Author: King’s College London
Societal acceptance of eXtended Reality (XR) systems will intrinsically depend upon the security of the interaction between the user and the system, which encompasses aspects such as privacy and trustworthiness. Establishing security thus necessitates treating the XR system as a socio-technical entity, wherein technology and human users engage in the exchange of messages and data. Both technology and users contribute to the overall security of the system, but they also have the potential to introduce vulnerabilities through unexpected or mutated behaviour. For instance, an XR system may misinterpret human actions due to limitations in its algorithms or understanding of human behaviour. Conversely, the users may make mistakes by deviating from the expected communication or interaction norms, which can trigger unintended responses or cause the system to start behaving unpredictably, thus disrupting the immersive experience and unknowingly compromising the system’s security.
Security developers and analysts have so far focused on XR systems primarily as technical systems, constructed upon software processes, digital communication protocols, cryptographic algorithms, and so forth. They concentrate on addressing the complexity of the system they are developing or analyzing, often neglecting to consider the human user as an integral part of the system’s security. In essence, they do not consider the importance of human factors and their impact on security. Essentially, there exists an intricate interplay between the technical aspects and the social dynamics, such as user interaction processes and behaviours, but state-of-the-art approaches are not adequately equipped to consider human behavioural or cognitive aspects in relation to the technical security of XR systems, as they typically focus on modelling basic communication systems.
To sum up, addressing security concerns of XR systems from a socio-technical lens, rather than a purely technical one, remains terra incognita, with no recognised methodologies or comprehensive toolset. Thus, formal and automated methods and tools need to be extended, or new ones developed from scratch, to tackle the challenges in designing secure content-sharing for XR systems and their interaction with humans who can misunderstand or misbehave. The Explainable Security (XSec) paradigm, which extends Explainable AI (XAI), can be considered in the security of the decisions and the explanations themselves, thereby contributing to the overall trustworthiness of the system. Moreover, since the composition of secure system components might still yield an insecure system, existing methods and tools must scale to verify that this composition yields indeed a secure XR system.
The SERMAS project aims to contribute by carrying out research and development in all of these directions.
- What is the SERMAS Toolkit?
The toolkit is at the core of the SERMAS modular architecture and offers a set of features developers can use when creating new applications. The toolkit setup includes the allocation of resources like computing, GPUs, storage, and database systems.
XR Developers can login to the Toolkit Developer Console, create an agent, select modules (e.g. integrated dialogue capabilities, detection mechanisms for people and objects), and customise everything to be applied in different contexts.
- What is the expected impact of the SERMAS toolkit?
The toolkit will be exploited as a sort of platform that supports innovators in developing socially acceptable XR systems by simplifying the design, development, deployment, and management phases.
- How the SERMAS Toolkit will provide the integration point for supporting the SERMAS modules?
The toolkit offers an API to interact with the available modules. Users will be able to register and create their applications and benefit from the modules developed within SERMAS and the open call(s).
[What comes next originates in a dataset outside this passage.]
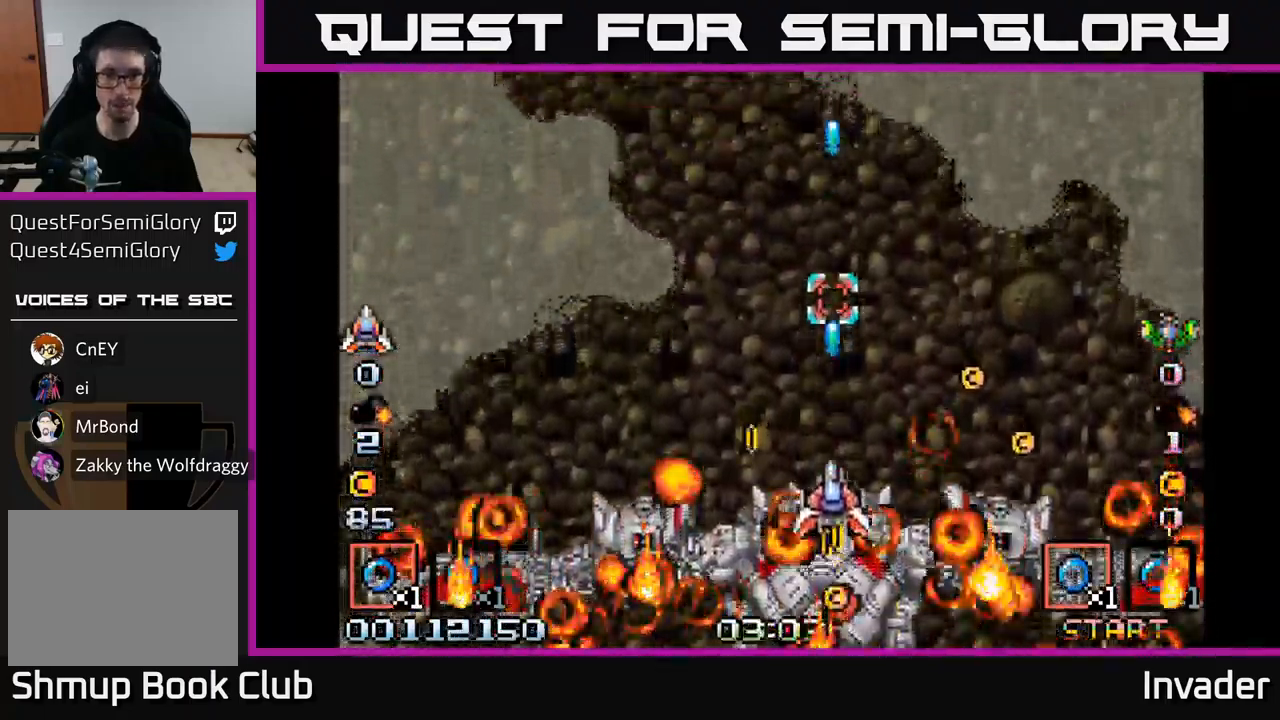
{"buttons": [], "right_stick": "center", "events": [[17, "B", "down"], [117, "B", "up"], [117, "DPAD_DOWN", "down"], [200, "B", "down"], [200, "DPAD_DOWN", "up"], [300, "B", "up"], [400, "B", "down"], [484, "B", "up"]]}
We plan to provide a CLI (command line interface) to ease the interaction with the APIs and provide easy-to-use documentation to interact with the SERMAS Toolkit.
4. What are the benefits of the SERMAS Toolkit to develop more socially acceptable systems?
The toolkit is an integrated set of features that allows the creation of agents (virtual or robotics) which should be able to show behaviours and reactions that are accepted by the users as it was a real person. In other words, the agents should be able to automatically detect the presence of a person, act gestures such as greetings and start interacting via face-to-face communication to establish a friendly interaction. Being able to infer the emotional state of the user, the agents can adapt their responses and behaviours, accordingly, providing a more personalised and empathetic experience.
Authors: Luca Capra, Marico Conci, Spindox Labs
As you know SERMAS launched its first open call to XR Innovators (researchers, startups, SMEs) to design and develop innovative solutions addressing challenges proposed by our consortium on the needs identified when working on the pilots and developing the XR Agent and the SERMAS Toolkit.
The third parties will fully leverage the potential benefits of SERMAS results to foster an XR technology adoption, and we will offer an innovative, collaborative environment with specialised infrastructure, technology and knowledge.
Our consortia innovators could apply to one of six challenges to develop high-value and impactful components, content and frameworks in AR/VR/XR. In response to our first open call, we received 37 applications from 46 entities, from 15 different countries across Europe.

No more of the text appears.